Use DataDerm for research. While sufficient data accumulate to allow for reliable MLT interpretations, the vast amount of de-identified clinical data could prove useful to researchers in the meantime and beyond.

Spread the word. High-quality data facilitate optimal performance and improved patient outcomes. While DataDerm has been successfully integrated in some practice settings, scaling up to larger health systems will require clarity regarding issues such as security and data ownership. 

Dr Swerlick reiterates that the creation of data standards should be the next step in facilitating the use of registries such as DataDerm to integrate databases and apply big data tools such as MLT. “The momentum may be slow at first, but improvements and wins will accumulate in an iterative fashion,” he said. “The combination of standards and registries will allow for addressing fundamental questions in research, clinical care, and performance improvement previously not attainable.”

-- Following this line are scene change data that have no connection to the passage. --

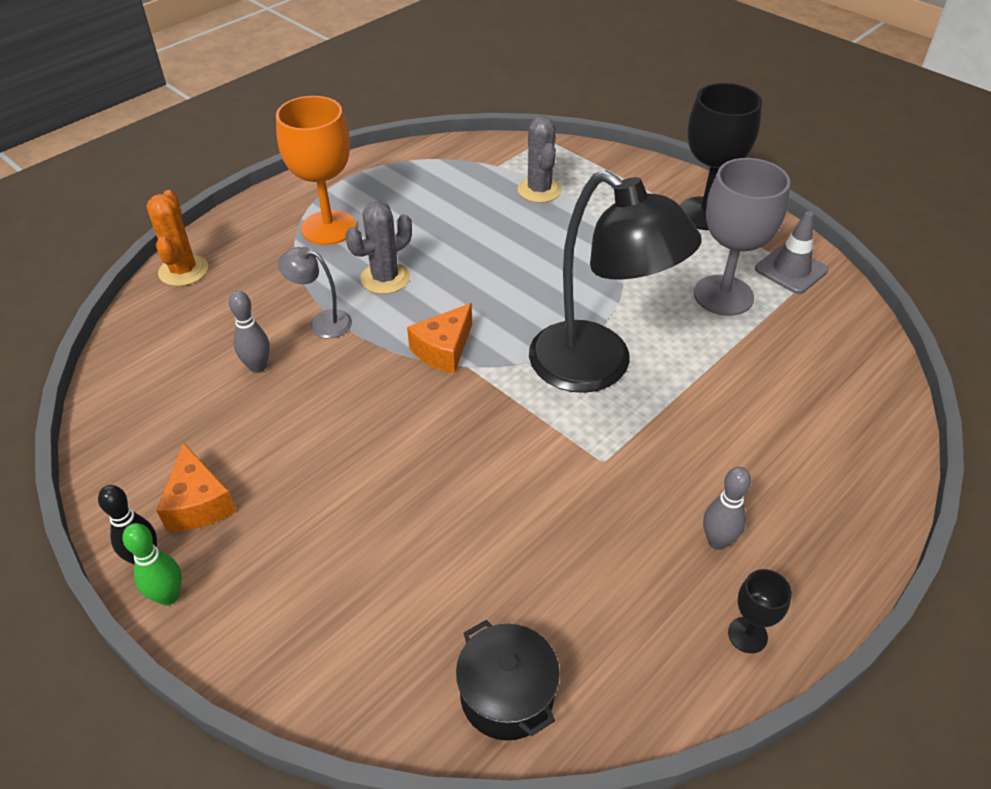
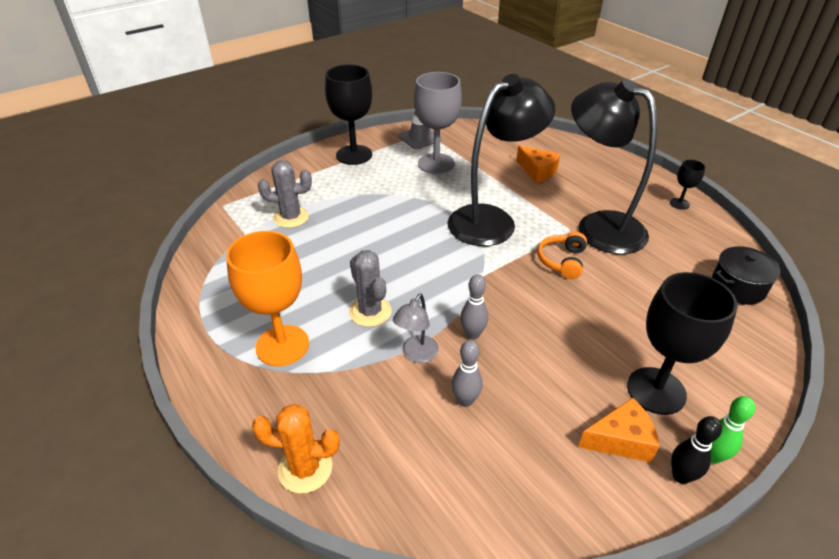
camera: 80 degrees left, 5 degrees down
(273, 547) = (656, 391): none -> black goblet
(444, 349) = (463, 286): orange cheese -> orange cheese (537, 171)
(519, 450) = (562, 261): none -> orange headphones
(625, 499) = (598, 226): none -> black lamp
(717, 541) = (624, 201): grey bowling pin -> grey bowling pin (472, 334)

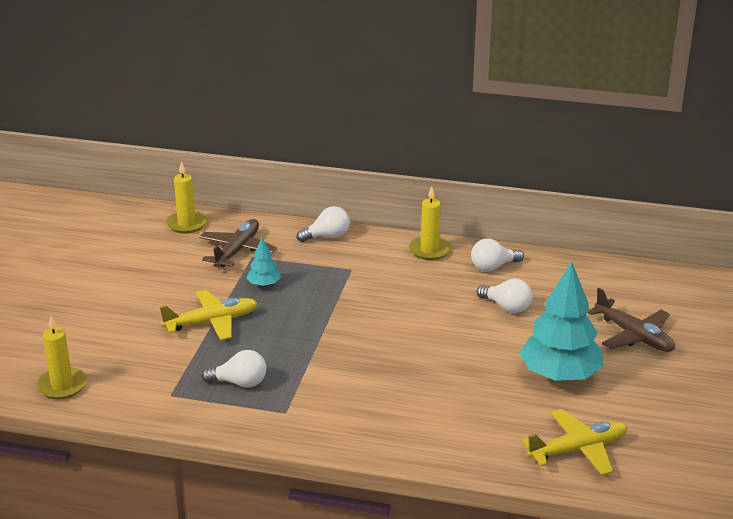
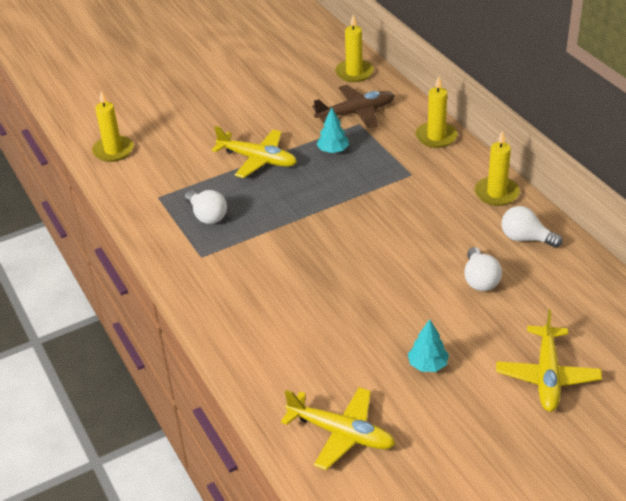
camera: 50 degrees right, 10 degrees up
(327, 236) = (436, 137): white light bulb -> yellow candle
(559, 375) = (427, 365): turquoise tree -> turquoise tree, size x0.46
(633, 335) = (547, 375): brown plane -> yellow plane

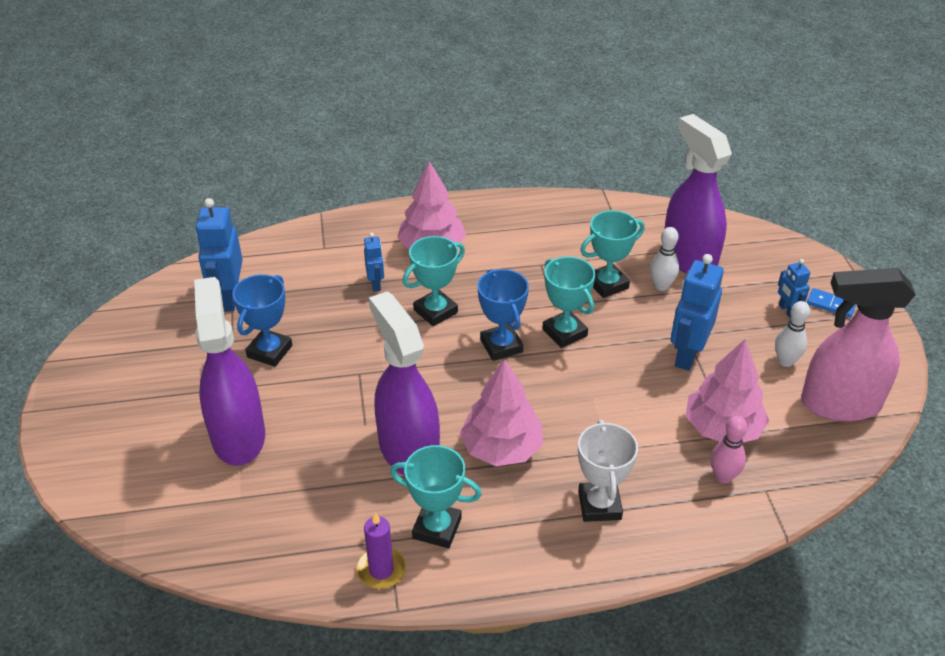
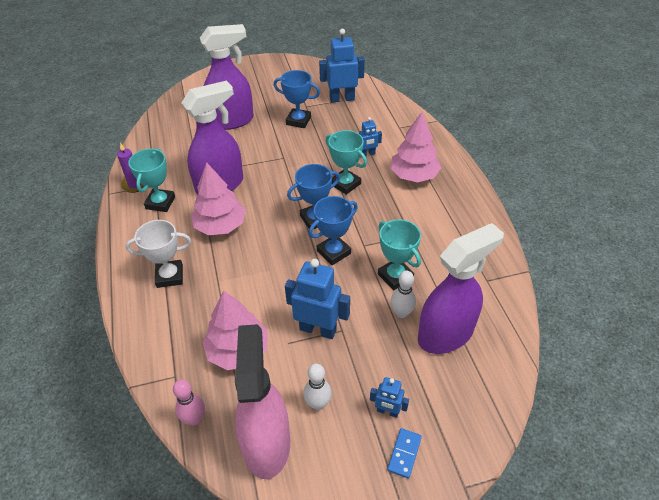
camera: 85 degrees right, 5 degrees up
(564, 332) = (333, 252): turquoise trophy -> blue trophy
(723, 476) = (189, 348): pink bowling pin -> pink bowling pin (194, 419)
(787, 311) = (387, 411): blue robot -> blue robot turned 135 degrees counterclockwise

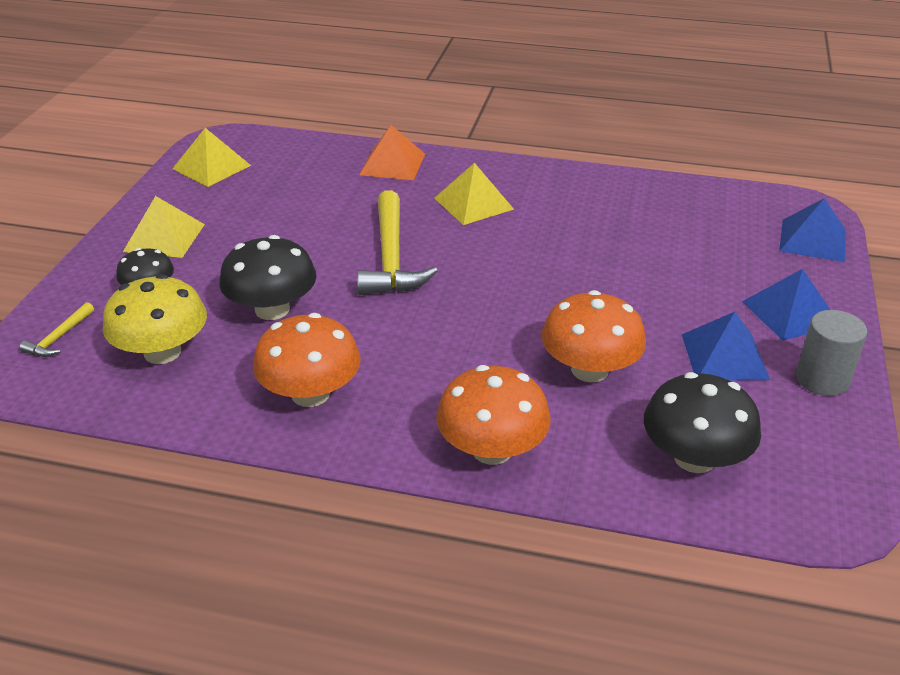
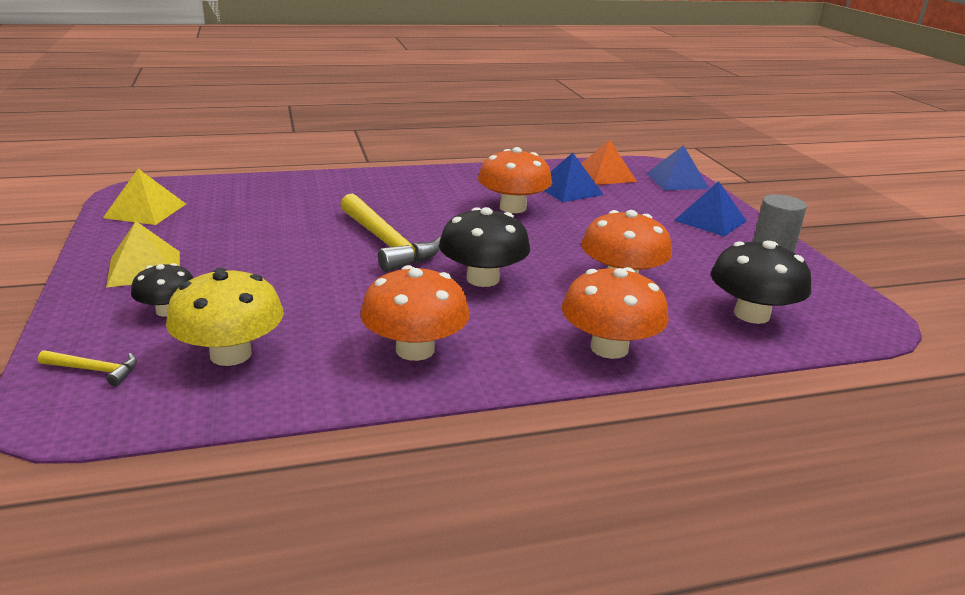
camera: 30 degrees left, 10 degrees down
(59, 338) = (94, 370): yellow hammer -> yellow hammer turned 75 degrees counterclockwise
(272, 309) = (313, 298): black mushroom -> black mushroom (483, 279)
(392, 164) = (322, 184): orange pyramid -> orange pyramid (605, 175)
(473, 203) = (418, 198): yellow pyramid -> none
(564, 239) = (513, 208): none -> orange mushroom
(724, 356) = (700, 252): blue pyramid -> blue pyramid (568, 190)

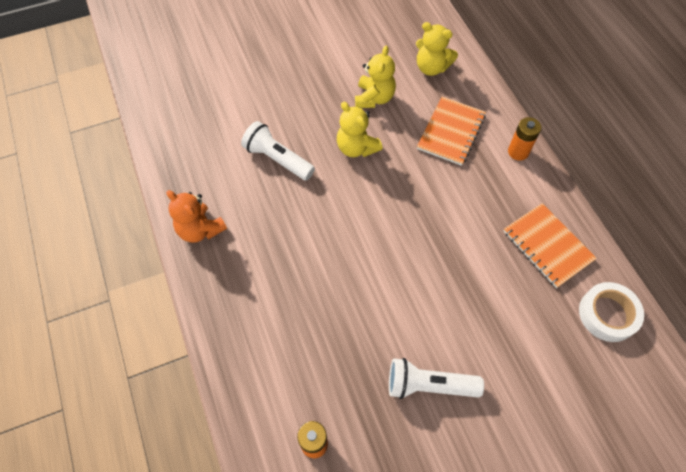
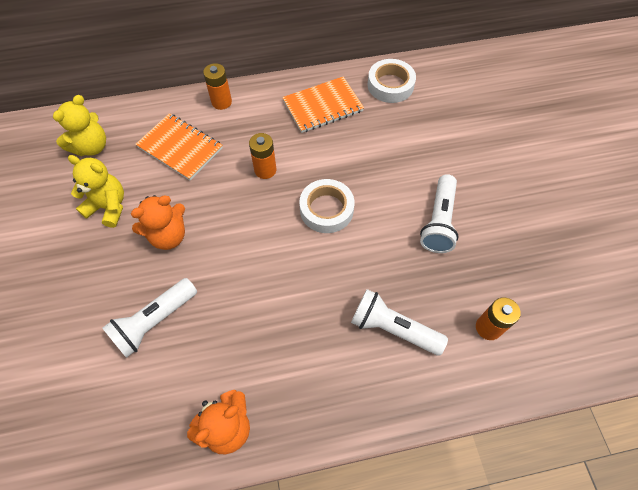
camera: 80 degrees left, 0 degrees up
(299, 348) = (393, 328): none -> white flashlight
(356, 148) = (168, 236): yellow teddy bear -> orange teddy bear
(415, 270) = (326, 209): none -> white tape
(447, 207) = (265, 170): none -> orange battery

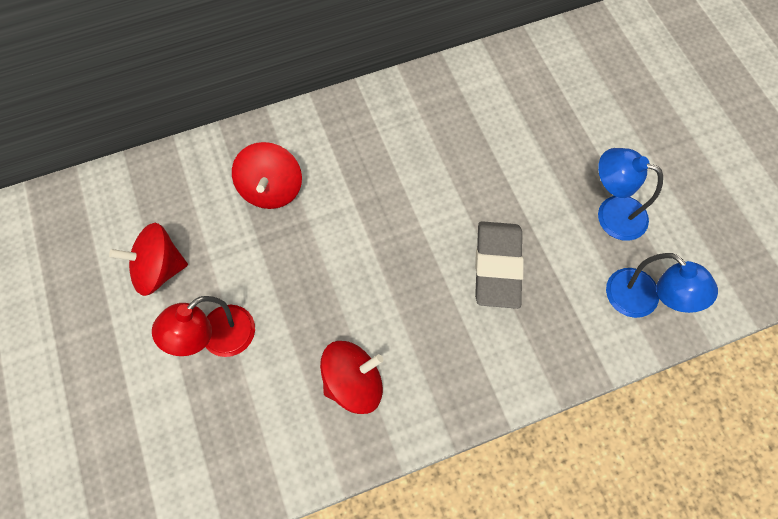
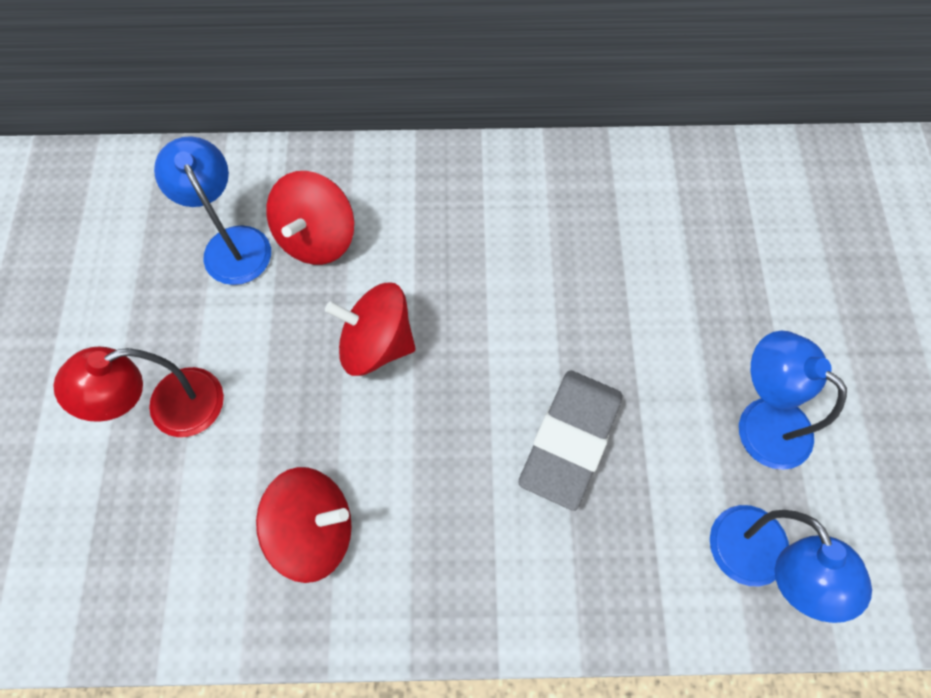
camera: 20 degrees right, 0 degrees up
(159, 269) = (139, 294): red spinning top -> red spinning top (376, 344)
(212, 212) = (232, 243): none -> blue lamp

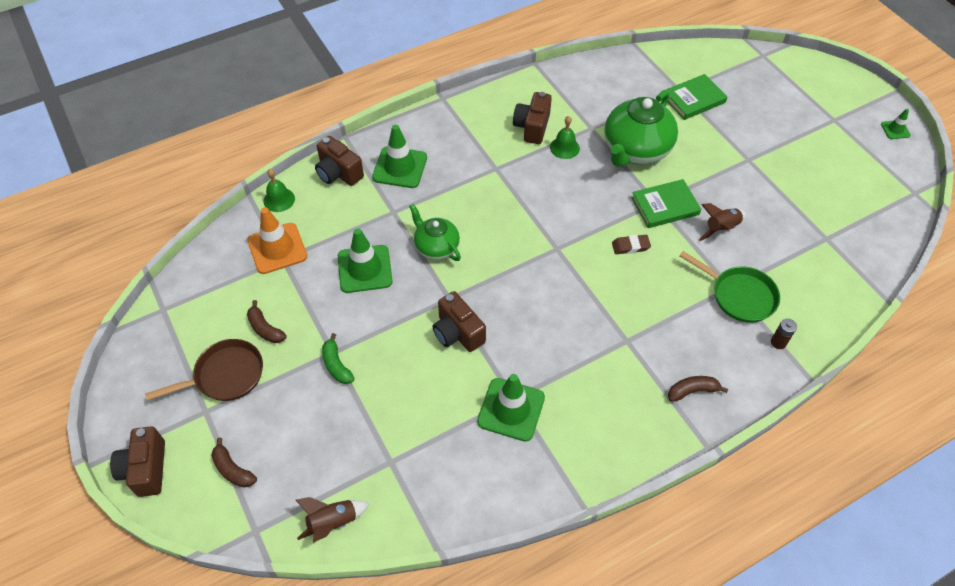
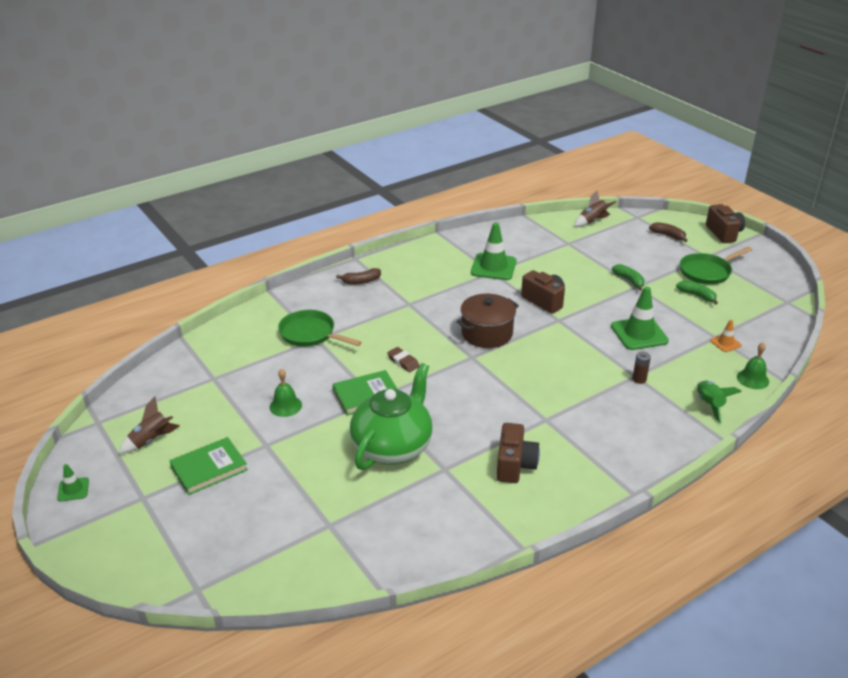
camera: 175 degrees right, 20 degrees down
(225, 375) = (707, 272): brown pan -> green pan
(265, 329) = (697, 295): brown banana -> green banana
(277, 248) = (725, 343): orange traffic cone -> orange traffic cone, size x0.50
(338, 173) = (709, 405): brown camera -> green rocket
(400, 167) = (648, 414): green traffic cone -> none
(436, 247) = (582, 352): green teapot -> none
(536, 282) = (487, 333): none -> brown pot
(564, 148) = (474, 445): green bell -> green bell (285, 406)
(630, 246) = (403, 362): brown eraser -> brown eraser turned 60 degrees clockwise
(693, 99) = (314, 513): green book -> green book (209, 468)
(721, 228) = (314, 380): brown rocket -> brown rocket (151, 440)
(778, 342) = (287, 309): brown battery -> brown battery (639, 379)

  1. Esteva A, Kuprel B, Novoa RA, et al. Dermatologist-level classification of skin cancer with deep neural networks. Nature. 2017;542(7639):115-118.
  2. Park AJ, Ko JM, Swerlick RA. Crowdsourcing dermatology: DataDerm, big data analytics, and machine learning technology [published online October 14, 2017]. J Am Acad Dermatol. doi:10.1016/j.jaad.2017.08.053
  3. Manyika J, Chui M, Brown B, et al. Big data: the next frontier for innovation, competition, and productivity. McKinsey Global Institute; 2011. Accessed December 26, 2017.
  4. Parke DW II, Lum F, Rich WL. The IRIS® Registry: purpose and perspectives. Ophthalmologe. 2017;114(Suppl 1):1-6.
  5. Resneck JS Jr, VanBeek M. What dermatology still needs to create meaningful patient outcome measurements. JAMA Dermatol. 2015;151(4):371-372.